== Work instructions ==
Swap each "the value of" in the material below for "the reading for" and write the material out again with nothing else changed. Leave the pictures out.

== Material shown ==
▶

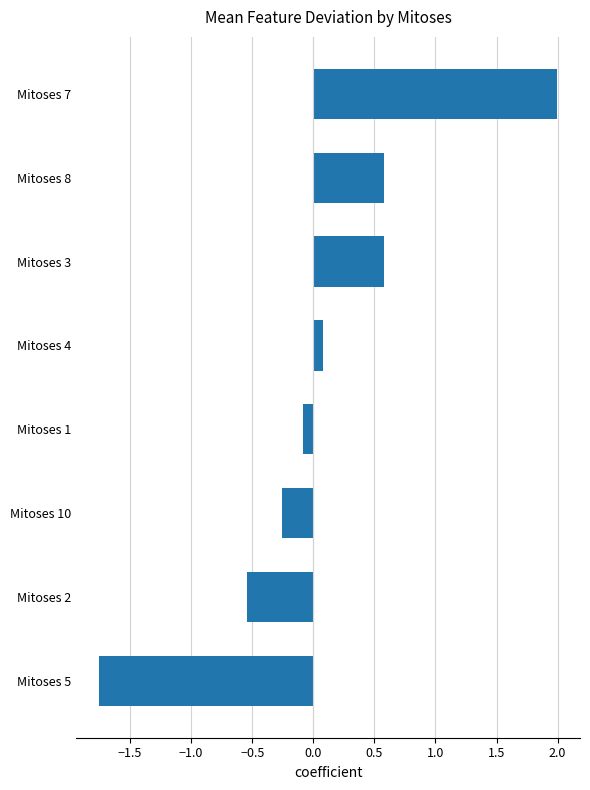

What is the sum of all values?

0.6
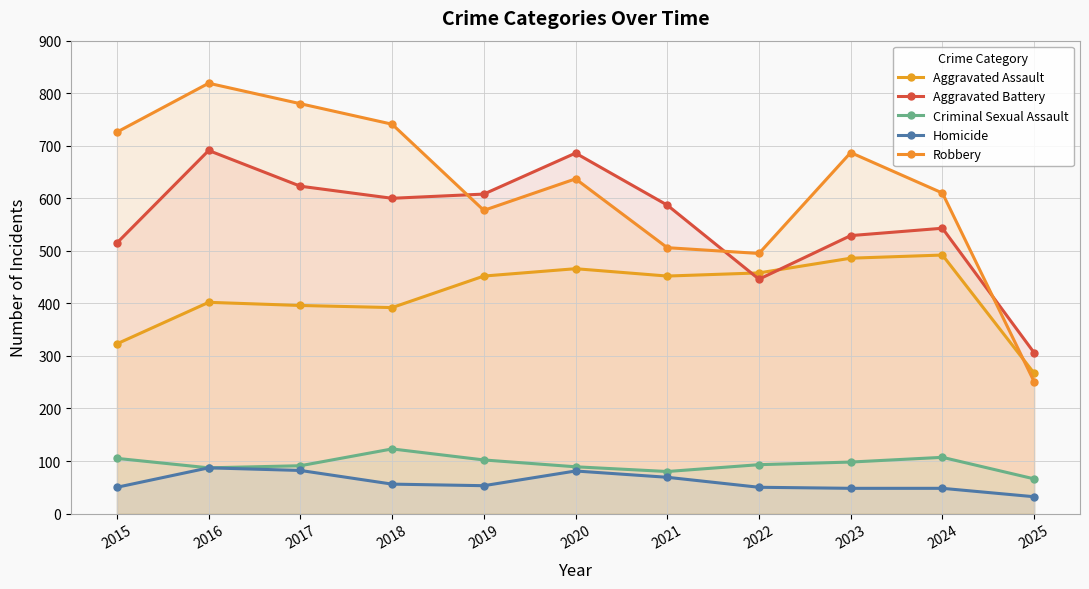

At which category is the sum across all series the highest?

2016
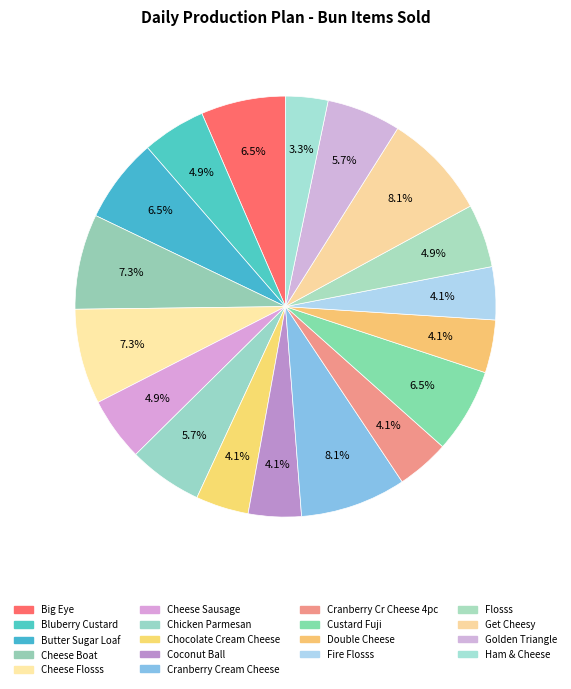

Is Fire Flosss the majority of the pie?

No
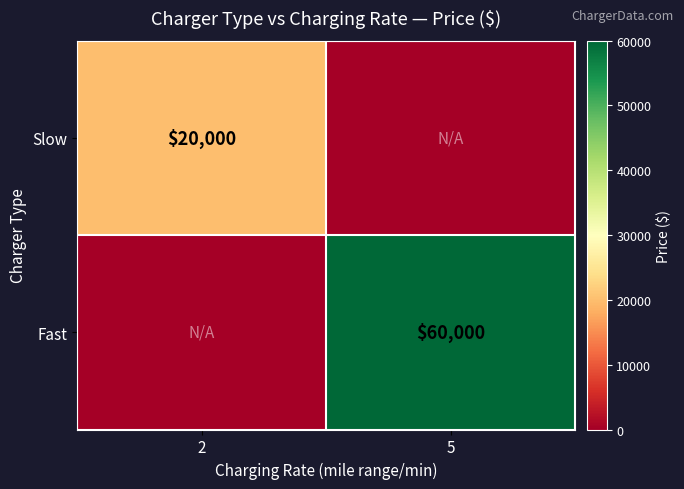

Is the value of Slow at 2 greater than the value of Fast at 5?

No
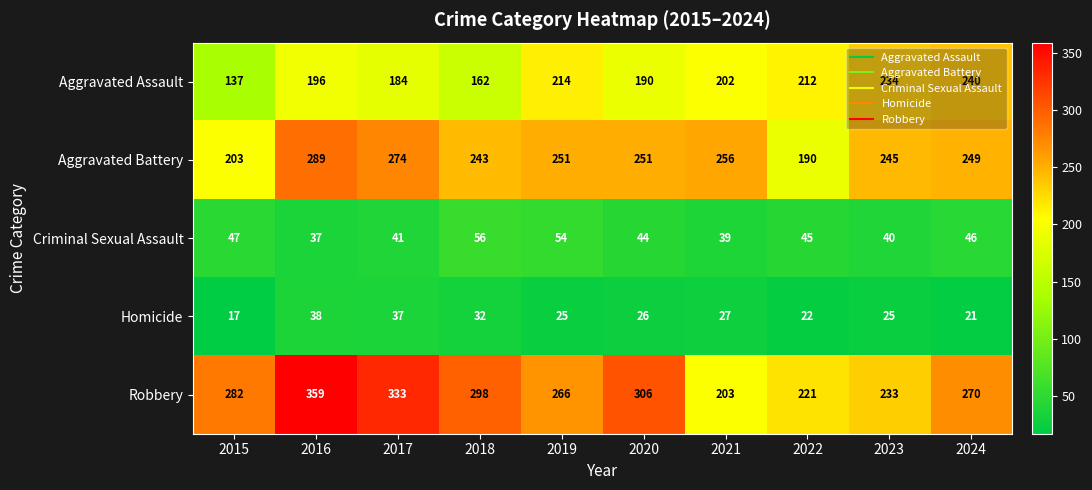

Count the number of data series in this chart.

5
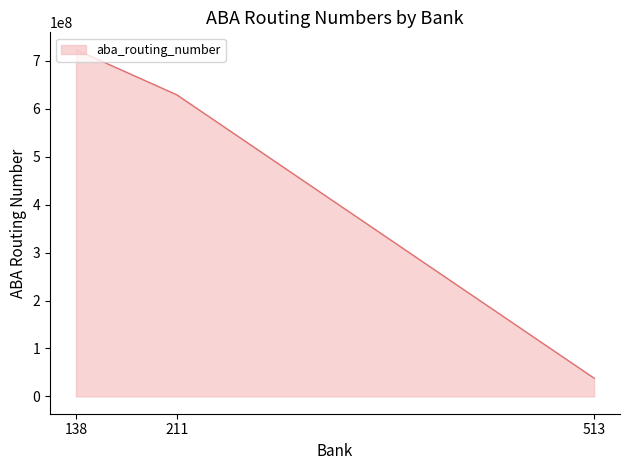

The chart shows a value of 723404258 at 138. True or false?

True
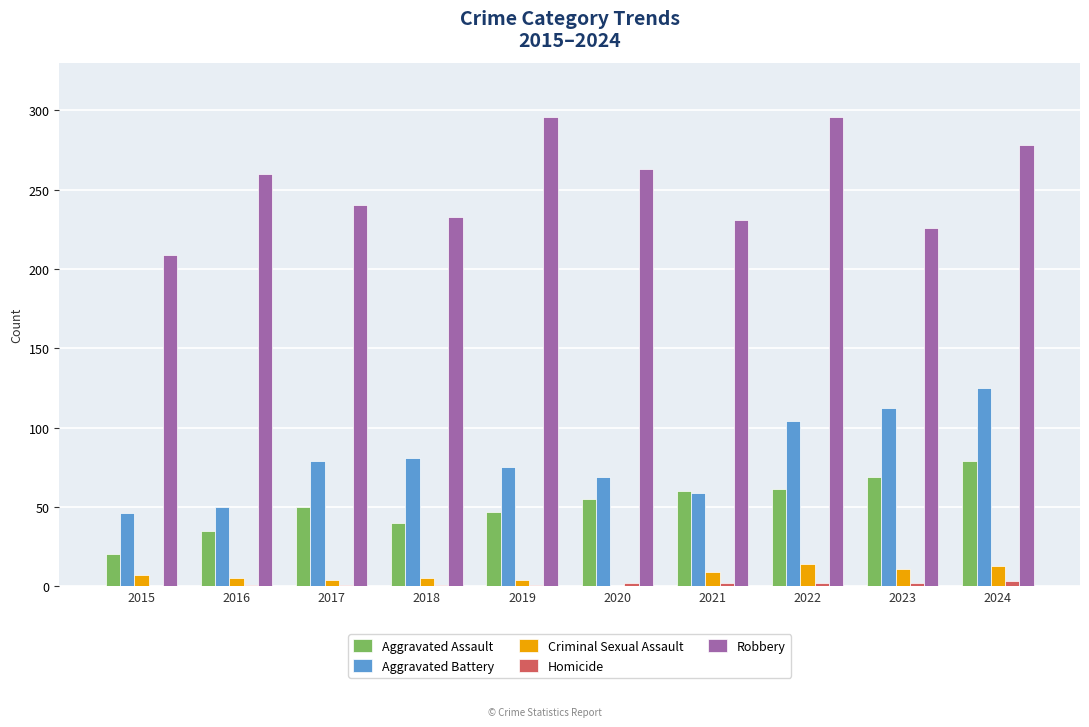

Is the value of Robbery at 2022 greater than the value of Aggravated Battery at 2017?

Yes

◀

== Reply to the exercise ==
What is the sum of all values?

0.6

At which category is the sum across all series the highest?

2016

Is Fire Flosss the majority of the pie?

No

Is the reading for Slow at 2 greater than the reading for Fast at 5?

No

Count the number of data series in this chart.

5

The chart shows a value of 723404258 at 138. True or false?

True

Is the reading for Robbery at 2022 greater than the reading for Aggravated Battery at 2017?

Yes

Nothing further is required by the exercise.